What is an irrational number relevant to computer science?

Question

For a project we're working on right now, we want to pull a Donald Knuth and have a version number that converged towards some irrational number. However, we don't want to use something boring like pi, e, sqrt(2), etc. Is there an irrational number that is particularly relevant to computer science that we could employ?

Answer 1

how about golden ratio?

Answer 2

0.1123581321345589144233377...

http://www.google.com/search?q=112358

Answer 3

pi and e are also transcendental numbers.

Check out some known transcendental numbers.

Answer 4

The amount of money on Bill Gates bank account divided by the number of bugs in M$'s product? Pretty irrational to me ;) Only it's always shifting ... So you may end up with version numbers that are going backwards ... Or would they ... hmmm ...

The number would get smaller if Bill's bank account would shrink (okay, that happens: He's spending billions on charity) or when the number of bugs goes up.

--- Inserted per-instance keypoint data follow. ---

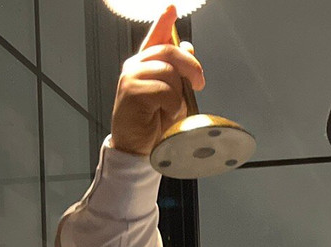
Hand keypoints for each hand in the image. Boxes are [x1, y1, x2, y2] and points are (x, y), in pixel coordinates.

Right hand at [110, 5, 205, 155]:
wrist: (137, 147)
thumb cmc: (153, 123)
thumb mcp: (173, 96)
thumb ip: (178, 72)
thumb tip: (188, 48)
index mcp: (146, 64)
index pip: (156, 37)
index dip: (164, 22)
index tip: (172, 7)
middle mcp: (136, 66)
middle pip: (169, 51)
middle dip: (191, 66)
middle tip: (199, 84)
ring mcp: (131, 76)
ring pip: (168, 71)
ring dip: (178, 94)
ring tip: (170, 109)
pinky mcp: (131, 90)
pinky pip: (164, 90)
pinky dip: (171, 105)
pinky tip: (163, 113)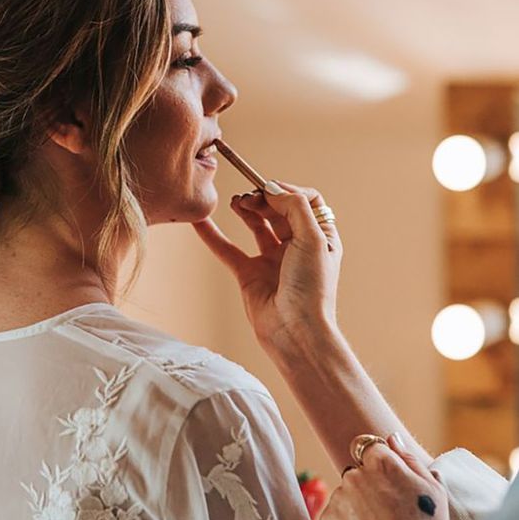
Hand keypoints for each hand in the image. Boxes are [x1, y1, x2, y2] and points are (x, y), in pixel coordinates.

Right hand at [191, 180, 341, 352]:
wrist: (295, 332)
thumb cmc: (312, 290)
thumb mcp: (312, 239)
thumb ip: (295, 207)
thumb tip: (273, 187)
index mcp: (319, 237)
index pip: (305, 200)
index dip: (287, 190)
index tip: (270, 190)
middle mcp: (297, 246)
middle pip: (278, 209)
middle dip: (263, 198)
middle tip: (248, 197)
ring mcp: (272, 260)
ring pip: (256, 225)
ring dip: (245, 209)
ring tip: (235, 201)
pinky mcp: (249, 275)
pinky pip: (228, 250)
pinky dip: (213, 235)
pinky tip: (200, 221)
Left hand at [318, 439, 452, 519]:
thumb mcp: (433, 492)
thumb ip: (409, 459)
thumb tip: (392, 439)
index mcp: (381, 463)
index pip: (372, 449)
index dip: (382, 468)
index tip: (390, 487)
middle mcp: (355, 475)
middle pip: (358, 474)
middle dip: (369, 489)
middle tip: (388, 516)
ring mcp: (338, 499)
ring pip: (346, 497)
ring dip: (357, 509)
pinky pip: (335, 518)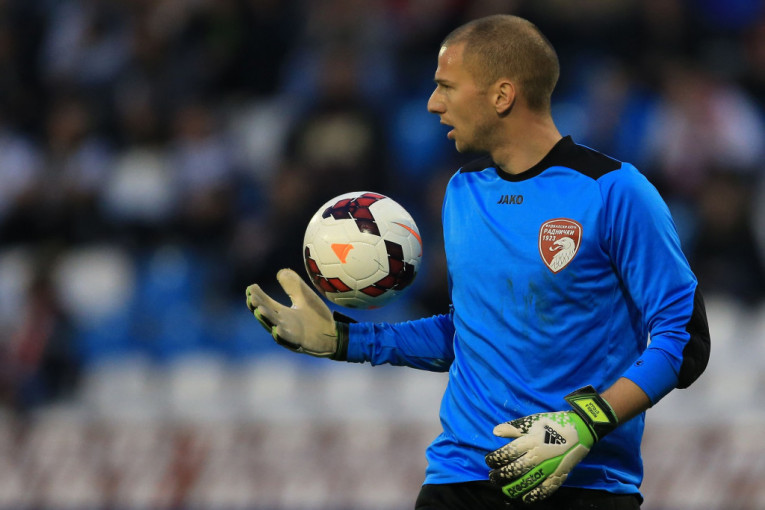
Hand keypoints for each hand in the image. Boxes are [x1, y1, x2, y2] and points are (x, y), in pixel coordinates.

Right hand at [246, 268, 338, 356]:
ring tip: (259, 310)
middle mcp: (283, 323)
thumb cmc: (317, 316)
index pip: (266, 303)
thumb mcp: (304, 297)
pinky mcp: (300, 342)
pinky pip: (289, 340)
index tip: (250, 288)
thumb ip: (293, 285)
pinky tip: (277, 330)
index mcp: (282, 313)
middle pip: (267, 315)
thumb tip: (281, 272)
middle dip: (258, 307)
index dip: (258, 297)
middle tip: (251, 298)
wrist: (333, 333)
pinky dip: (282, 336)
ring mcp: (290, 334)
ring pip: (274, 326)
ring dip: (266, 319)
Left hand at [485, 386, 617, 502]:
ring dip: (513, 488)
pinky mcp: (559, 475)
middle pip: (514, 470)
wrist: (580, 429)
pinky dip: (534, 496)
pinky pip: (545, 489)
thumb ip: (513, 428)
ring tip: (504, 490)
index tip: (489, 461)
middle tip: (493, 477)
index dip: (495, 459)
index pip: (507, 453)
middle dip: (500, 476)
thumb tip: (496, 432)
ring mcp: (548, 467)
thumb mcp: (532, 421)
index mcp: (530, 441)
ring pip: (527, 482)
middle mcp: (537, 456)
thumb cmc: (553, 423)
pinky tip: (525, 499)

Conclusion: It would be version number that's a) irrational, b) steadily shrinking over a longer period of time and c) funny. Bill's bank account can be found in Forbes list. It's updated every year which should be OK unless you plan for more releases. It's not 100% accurate but we're dealing with such big numbers, it shouldn't matter until you need more than 5 digits of precision.

Now the number of bugs might be somewhat hard to get by. Maybe ask the guy who posted "still 65'000 bugs left in Vista"?

SCNR

Answer 5

π in Base 3: 10.0102110…

Or iⁱ = 0.207879576… or whatever that is in base 3.